Intorno agli anni ’40, le mutande per uomo e per donna erano fatti di tela di cotone ed avevano la forma di pantaloncini. Per questo motivo erano chiamati “causi di tila”. Molte massaie erano in grado di cucirli, per questo si recavano dal “panneri” a comprare del “matapollu” e se li confezionavano.
Per le mutande femminili, c’è da aggiungere un particolare: si reggevano e non cadevano perché legate al cinto con quattro “curdedda” (lacci); due partivano da dietro e si legavano “a scocca” davanti e due in senso inverso. Forse questa eccessiva sicurezza rappresentava un simbolo di garanzia per mantenere integra l’onorabilità femminile.
“Lu muccaturi” (dal francese mouchoir), era chiamato così il fazzoletto dei vecchi tempi: molto largo, dai colori chiassosi spesso a riquadri. Oggi questo nome è scomparso assieme all’uso che se ne faceva e, purtroppo, alle persone che l’hanno usato.

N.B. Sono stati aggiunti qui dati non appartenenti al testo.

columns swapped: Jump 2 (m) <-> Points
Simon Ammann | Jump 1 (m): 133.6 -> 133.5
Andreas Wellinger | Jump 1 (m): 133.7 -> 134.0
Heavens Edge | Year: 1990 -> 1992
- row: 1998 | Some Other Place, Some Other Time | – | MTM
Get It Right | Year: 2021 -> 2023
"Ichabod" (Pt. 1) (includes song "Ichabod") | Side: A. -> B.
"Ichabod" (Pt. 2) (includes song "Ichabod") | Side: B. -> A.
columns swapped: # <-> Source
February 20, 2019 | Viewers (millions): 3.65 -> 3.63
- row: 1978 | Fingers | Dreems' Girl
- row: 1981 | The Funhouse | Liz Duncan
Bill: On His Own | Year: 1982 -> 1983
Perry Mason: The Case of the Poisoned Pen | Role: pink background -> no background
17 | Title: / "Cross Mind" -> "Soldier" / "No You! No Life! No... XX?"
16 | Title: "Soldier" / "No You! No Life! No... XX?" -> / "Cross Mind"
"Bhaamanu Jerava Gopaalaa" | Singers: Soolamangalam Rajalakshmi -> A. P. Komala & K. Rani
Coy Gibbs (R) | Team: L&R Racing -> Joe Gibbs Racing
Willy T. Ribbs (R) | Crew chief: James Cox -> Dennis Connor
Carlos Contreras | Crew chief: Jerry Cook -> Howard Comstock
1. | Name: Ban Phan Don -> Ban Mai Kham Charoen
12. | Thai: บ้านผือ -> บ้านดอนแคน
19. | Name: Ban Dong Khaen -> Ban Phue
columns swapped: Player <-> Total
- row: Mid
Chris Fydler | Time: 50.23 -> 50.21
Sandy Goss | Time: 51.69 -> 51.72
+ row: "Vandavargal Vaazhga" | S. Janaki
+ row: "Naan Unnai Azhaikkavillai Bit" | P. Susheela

Il suo uso non era limitato solo per asciugare il naso. Le nostre nonne, quando dovevano fare una piccola spesa, o un regalino ai nipotini, uscivano dalla tasca il muccaturi, avvolto e assicurato da un nodo, e prelevavano dal gruzzoletto, qui conservato, qualche soldino. Se un nostro nonno, aveva “lu coccio di la litura” (era andato a scuola) e aveva bisogno degli occhiali per leggere oppure aveva bisogno di portare in tasca ad esempio delle mandorle, allora il fazzoletto diventava porta occhiali o contenitore porta oggetti. Oggi questo nome è scomparso assieme all’uso che se ne faceva e, purtroppo, alle persone che l’hanno usato.
“La pacchiana” era la camicia da notte, detta così, perché di fattura molto larga. Pacchiana, infatti, era considerata la donna grassa.